Former First Lady Nancy Reagan died Sunday at the age of 94 from congestive heart failure, a leading cardiac killer that contributes to 300,000 deaths a year. But more people could be saved from the disease with new treatments and medications, a top cardiac expert days.
“Congestive heart failure is one of the leading causes of death in the U.S.,” Dr. Chauncey Crandall, tells Newsmax Health. “More people are developing it as our population ages, but there are effective ways to treat it that aren’t always utilized.”
Congestive heart failure, known simply also as “heart failure,” is not a disease in itself but it is the name given to the collection of symptoms that occur when the heart becomes too weak to pump the full supply of blood the body needs. In some cases, it can also occur when the heart does not become weakened, but stiffens, which also impedes its function to pump blood.
According to the American Heart Association, 5.3 million Americans have congestive heart failure, 660,000 new cases are diagnosed year each year, and the rate is increasing as the population grows older. It is also a leading cause of disability and hospitalization.
“Heart failure usually occurs in people over the age of 65, but younger people can be affected as well,” says Crandall, author of the Heart Health Report
newsletter. “Heart attacks are a chief cause of the damage that leads to heart failure, and, as the death rate from heart attack has dropped, more people are living with congestive heart failure.
“High blood pressure is another leading cause of heart failure. High blood pressure makes the heart work harder, and as it does so, it can become weaker. Other leading causes include diabetes, cardiac valve disease and arrhythmias, or irregular heart beats. All of these conditions can result in the heart weakening.”
Although people are surviving longer with heart failure, the prognosis still remains low, with only one-in-three people diagnosed with serious heart failure surviving more than five years, says the American Heart Association (AHA), which has likened congestive heart failure to cancer in terms of prognosis.

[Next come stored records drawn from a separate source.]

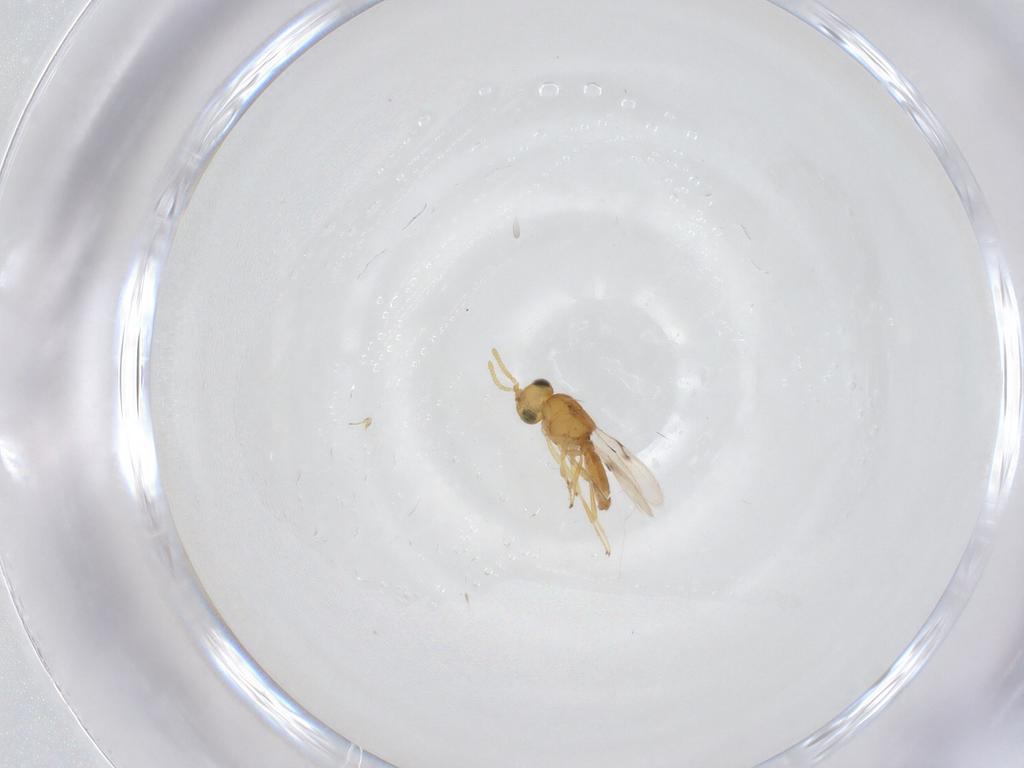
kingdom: Animalia
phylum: Arthropoda
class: Insecta
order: Hymenoptera
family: Scelionidae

“The simple truth is that cardiologists don’t like dealing with heart failure. Successful heart failure treatment requires time and patience, two commodities that doctors very often lack. The result is that patients are treated in a slipshod fashion, inadequately monitored, and their condition deteriorates,” says Crandall, who uses a combination of cardiac drugs, including diuretics, ACE inhibitors, and beta blockers to strengthen the heart.

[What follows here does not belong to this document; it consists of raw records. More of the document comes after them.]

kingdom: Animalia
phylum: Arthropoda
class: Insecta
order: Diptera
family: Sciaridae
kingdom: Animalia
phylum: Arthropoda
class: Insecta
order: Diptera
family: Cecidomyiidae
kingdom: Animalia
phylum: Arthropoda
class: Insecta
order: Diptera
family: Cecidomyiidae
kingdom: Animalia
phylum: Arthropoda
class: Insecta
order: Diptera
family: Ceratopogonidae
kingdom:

“Years ago, diuretics, known also as “water pills,” were the only treatment we had to treat heart failure. They eliminated the body’s excess fluid, but did nothing to improve the heart function. Diuretics are still a mainstay of heart failure treatment, but we use them in combination with other medications to strengthen the heart,” says Crandall.
“If more patients with heart failure were adequately treated, they could live out long lives,” he adds, a contention with which the AHA agrees, saying that at least 68,000 people a year could be saved with proper treatment.
There are also new drugs being approved in the fight against heart failure, the first time new medications have been added to the cardiology arsenal in 20 years. In July, the U.S. Food and Drug Administration approved a drug called Entresto (sacubitril/valsartan) on a fast-track basis after a clinical trial found it significantly reduced the rate of death and hospitalization from the ailment.
Earlier in the year, the FDA approved Corlanor (ivabradine), a French drug works by slowing the heart rate, to help relieve stress on the organ, giving Amgen the rights to license it in the U.S. The drug has been sold in Europe for several years.